Sigh, it’s really a bit of a headache.

| username: Timber | Original post link

So, may I ask, if we adjust the TiKV configuration to bytes-per-sync=0, allowing the Raft logs to be written directly to disk, will it be easier to recover in the event of a power outage?

| username: xfworld | Original post link

You can refer to the following:

bytes-per-sync is a parameter in TiKV’s RocksDB that controls the frequency of fsync operations when RocksDB writes data. Specifically, when the amount of data written by RocksDB reaches bytes-per-sync, an fsync operation is performed to flush the data to disk. The default value of this parameter is 0, which means there is no limit on the amount of data written, and an fsync operation is performed with each write. Setting it to a larger value can reduce the number of fsync operations and improve write performance, but it may increase the risk of data loss. Setting it to 0 ensures no data loss, but write performance may be affected.

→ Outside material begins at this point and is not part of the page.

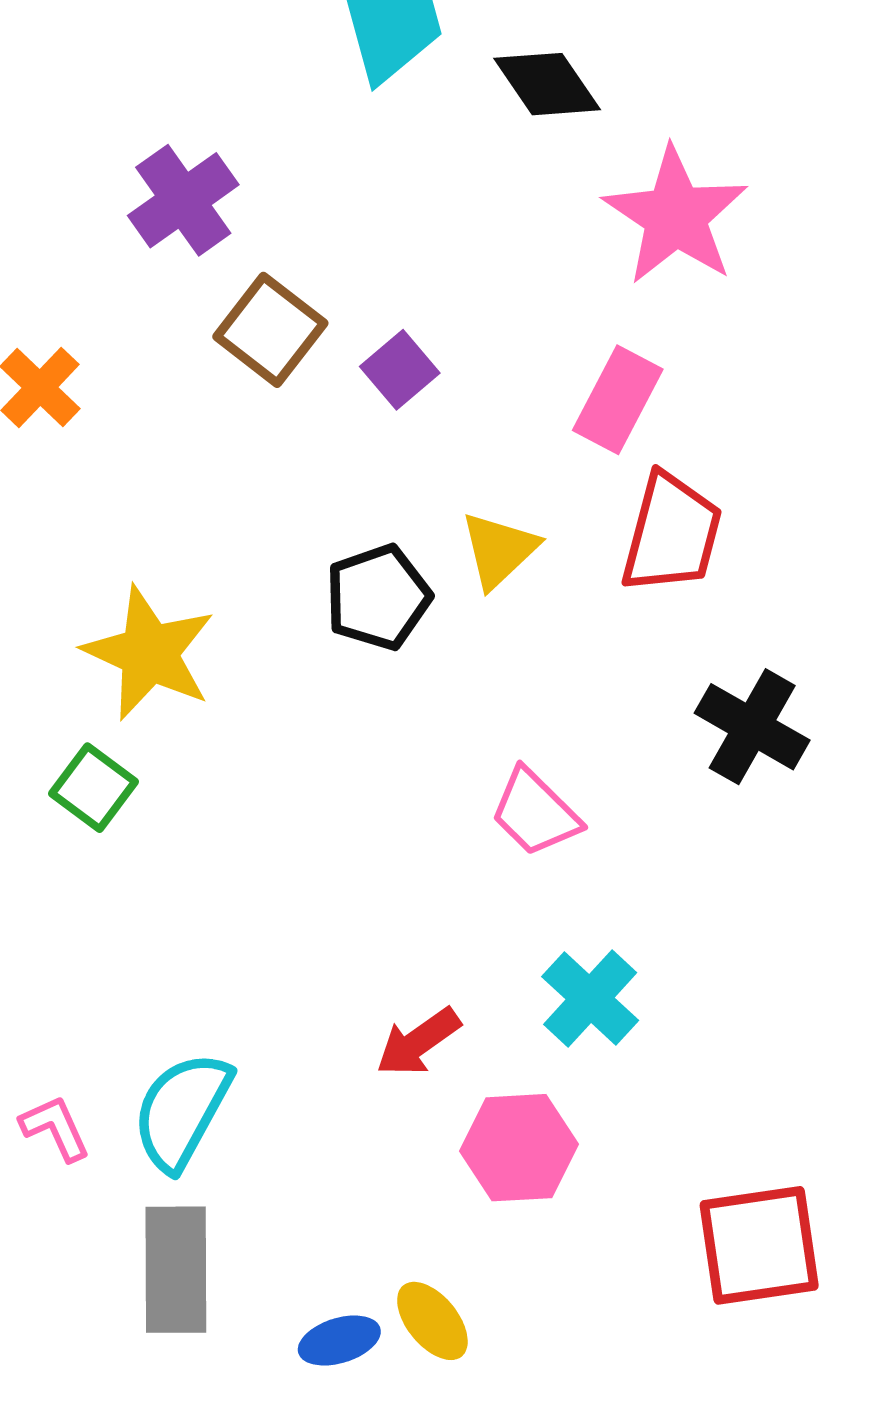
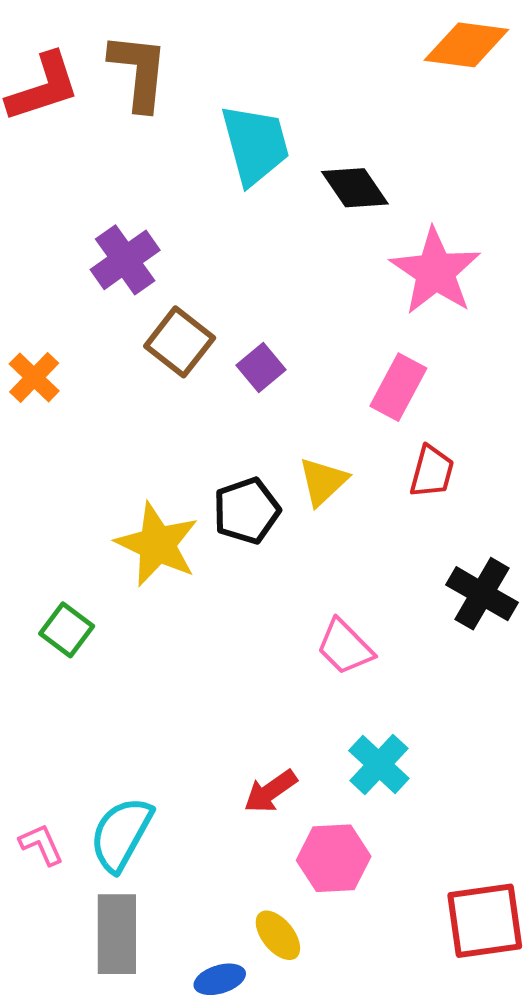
red trapezoid: (672, 533) -> (432, 472), size x0.7
yellow star: (149, 653) -> (157, 544), moved
yellow ellipse: (432, 1321) -> (278, 935), moved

wal-bytes-per-sync and bytes-per-sync are both parameters in TiKV’s RocksDB that control the frequency of fsync operations when RocksDB writes data. They have similar functions but apply to different objects.

Specifically, bytes-per-sync controls the frequency of fsync operations when writing SST files, while wal-bytes-per-sync controls the frequency of fsync operations when writing WAL files. WAL files are Write-Ahead Logs in RocksDB used to record data changes, ensuring data consistency and durability. Therefore, fsync operations need to be performed more frequently for WAL file writes to ensure no data loss.

The default values for these two parameters are "1MB" and "512KB" respectively, and they can be adjusted based on actual conditions. Setting both parameters to 0 means an fsync operation is performed with each write, ensuring data consistency and durability but affecting write performance.